_Task goal_.
Please repeat the entries below exactly as written, leaving out any images.

_Data to process_.
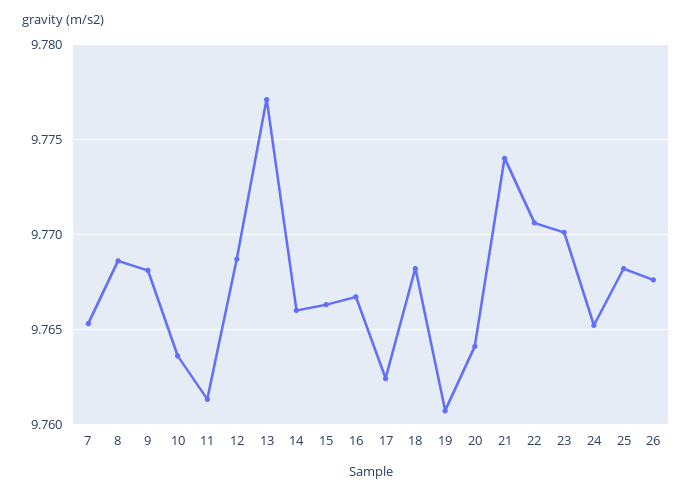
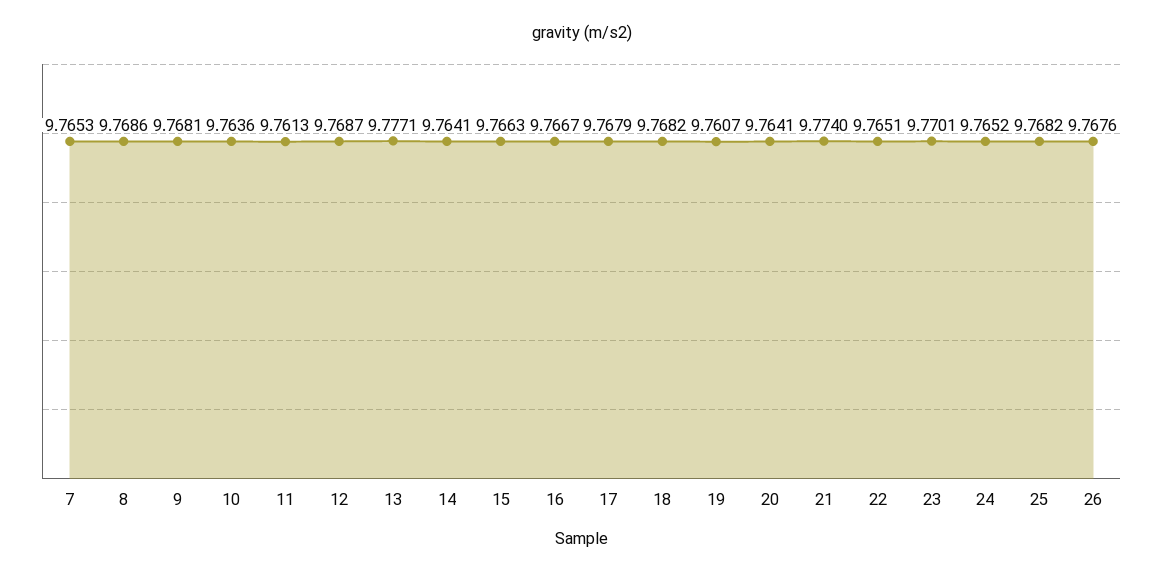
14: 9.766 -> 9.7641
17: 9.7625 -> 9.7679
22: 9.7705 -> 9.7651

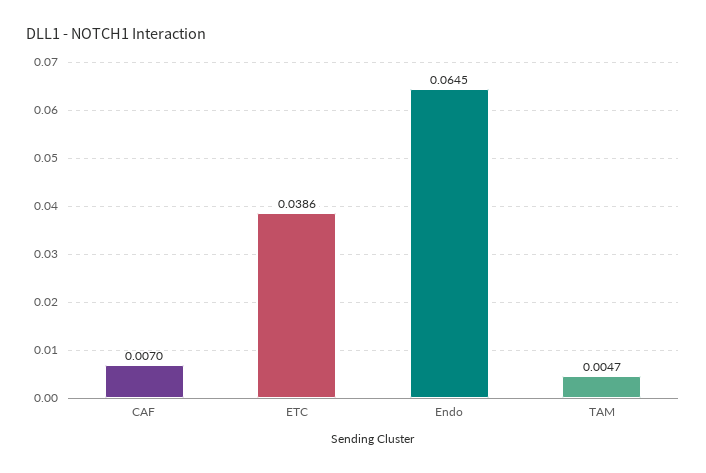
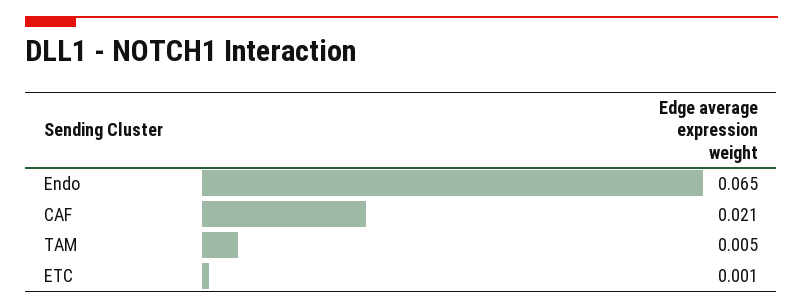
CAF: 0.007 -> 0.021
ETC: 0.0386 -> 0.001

_Answer space_.
14: 9.766 -> 9.7641
17: 9.7625 -> 9.7679
22: 9.7705 -> 9.7651

CAF: 0.007 -> 0.021
ETC: 0.0386 -> 0.001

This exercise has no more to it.